- [Job item]
Show every line in the material below in which the string "Kompatibilität" appears.

- [Material supplied]
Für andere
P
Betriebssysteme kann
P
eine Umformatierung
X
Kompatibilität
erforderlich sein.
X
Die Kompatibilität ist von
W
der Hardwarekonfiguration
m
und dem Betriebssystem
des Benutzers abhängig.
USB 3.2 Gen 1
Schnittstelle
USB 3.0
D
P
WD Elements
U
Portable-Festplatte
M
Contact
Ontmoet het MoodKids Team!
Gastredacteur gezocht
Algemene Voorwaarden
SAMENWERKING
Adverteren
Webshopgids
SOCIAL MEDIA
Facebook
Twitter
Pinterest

...

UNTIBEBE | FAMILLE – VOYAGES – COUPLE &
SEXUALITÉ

- [Output below]
Kompatibilität
Die Kompatibilität ist von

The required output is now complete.